政府が宣言を解除した際には、今度は「まだ早い」という批判もあった。
最近は政府が「GO TO トラベル」を実施すると表明するや否や、あたかも旅行のキャンペーンが新型コロナの感染拡大を懸念して、キャンペーンの実施を取りやめたり延期したりするべきとの世論を作り出した。政府が東京を除外しての実施を決めても批判の嵐だ。
一つ一つの主張にはそれぞれ合理性があるのかもしれない。緊急事態宣言により、確かに経済的に多大な影響を受けた人たちはいるし、倒産した企業も数多い。「GO TO トラベル」にしても、感染者が再び多くなっている中で、第二波の到来を招く恐れがあるとの懸念も一つの合理性はある。
しかし、二者択一、白か黒かの選択では社会を維持できない。メディアや野党は政府が行っていることを批判すれば、それだけで自らの存在意義を証明できたことになるかもしれないが、現状に対する批判だけでは何も生まれない。
実際に政策を実行する側は、二者択一ではなく、車の運転で例えればアクセルを踏んだりブレーキを掛けたり車線変更したりと、周囲の状況に応じて、または状況に合わせて運転しなければならない。
「GO TO トラベル」にしても「このキャンペーンをしないと観光業が立ち行かなくなる」「無理というのは簡単。それで観光業の人の生活はどうするつもりなのか」という大阪市の松井市長のような意見もある。
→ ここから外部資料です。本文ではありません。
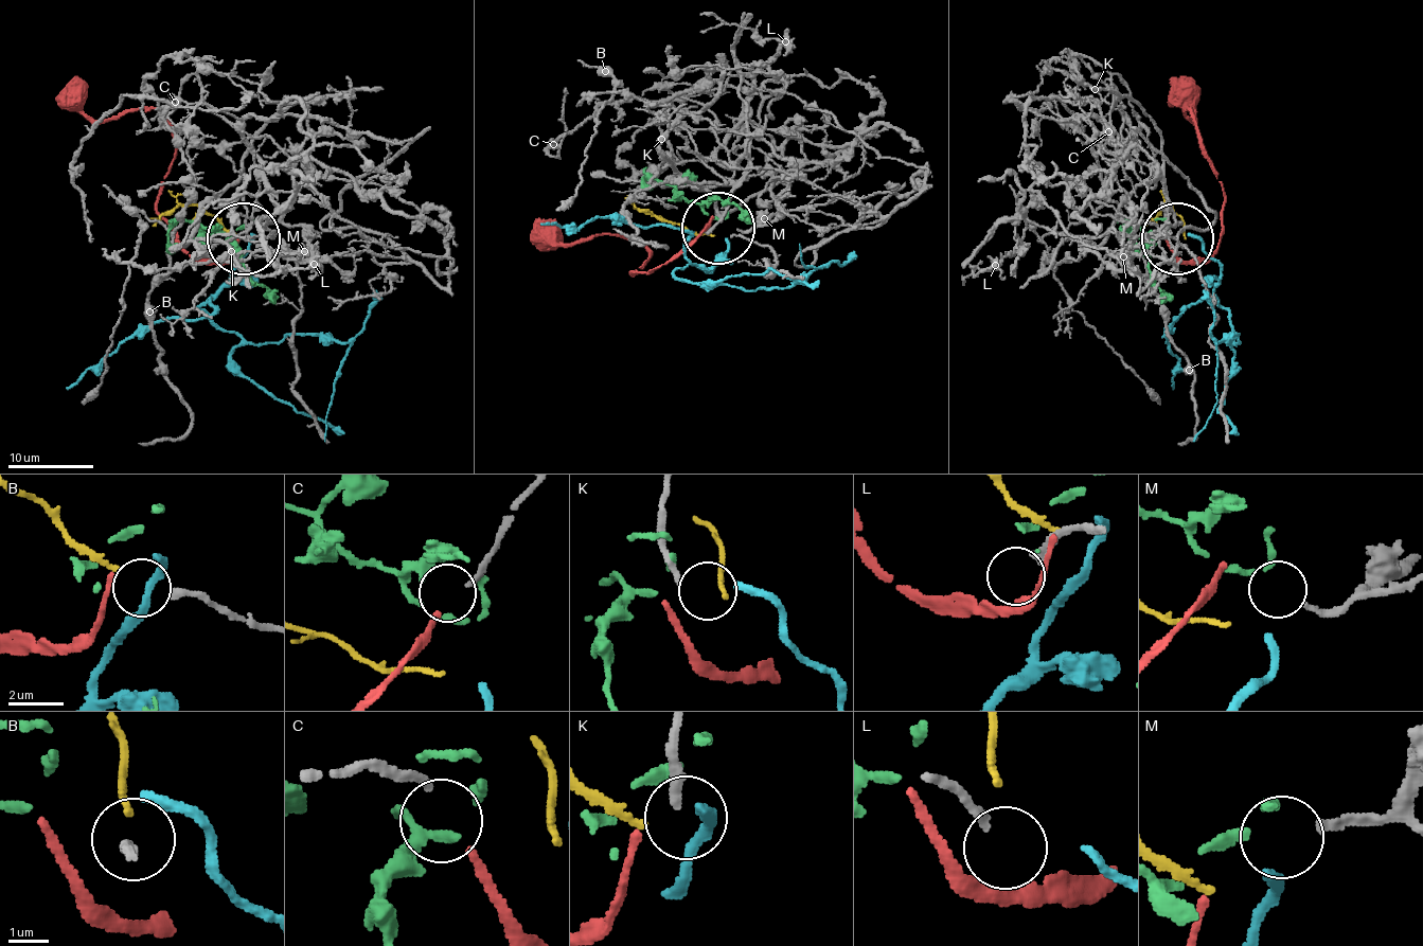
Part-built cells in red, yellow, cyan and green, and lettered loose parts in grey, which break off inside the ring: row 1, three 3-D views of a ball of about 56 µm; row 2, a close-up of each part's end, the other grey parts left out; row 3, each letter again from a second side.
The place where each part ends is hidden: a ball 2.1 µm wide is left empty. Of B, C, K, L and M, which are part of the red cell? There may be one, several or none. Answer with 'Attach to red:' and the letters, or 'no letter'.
Attach to red: C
白か、黒かの考えや見方がある中で、その時点の最善の方法を臨機応変に実施していかなければならないのだ。それが国の行政の在り方だろう。
緊急事態宣言というアクセルを踏んで、感染拡大の防止に優先順位を置くこともあるだろうし、国民経済の安定のために経済の回復にハンドルを切ることもあるだろうし、ぎりぎりのところで車線変更をすることもあるだろう。それは、これまでそうだったし、これからもそうあるべきだ。
「感染拡大の防止」「経済の回復」という二つの課題がある中で、場合によったら場当たり的と言われようと、機動的に対処していく。この困難な状況の中では、二者択一は愚策なのだ。